Bounding box coordinate data
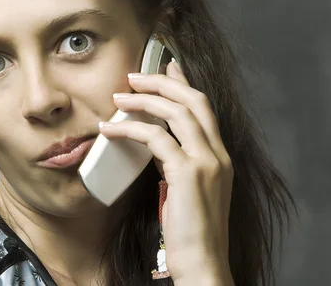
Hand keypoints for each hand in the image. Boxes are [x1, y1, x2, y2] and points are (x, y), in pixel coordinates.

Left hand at [98, 60, 234, 282]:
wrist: (203, 263)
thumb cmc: (193, 233)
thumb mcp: (190, 192)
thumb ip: (179, 166)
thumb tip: (159, 147)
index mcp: (221, 157)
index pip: (204, 109)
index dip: (185, 84)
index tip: (169, 66)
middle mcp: (218, 154)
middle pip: (194, 100)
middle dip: (164, 81)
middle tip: (136, 75)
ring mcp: (207, 162)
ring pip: (177, 112)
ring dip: (145, 99)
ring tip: (120, 95)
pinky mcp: (188, 173)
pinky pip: (155, 138)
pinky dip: (129, 129)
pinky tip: (109, 129)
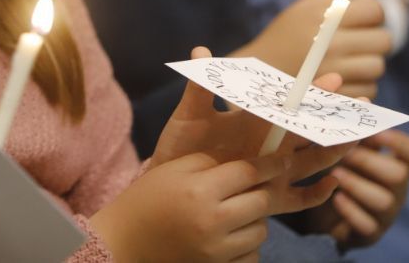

— TRY IT —
Please give the number of lines above that contain the string "thumb", and nothing more.

— ANSWER TO THIS EXERCISE —
4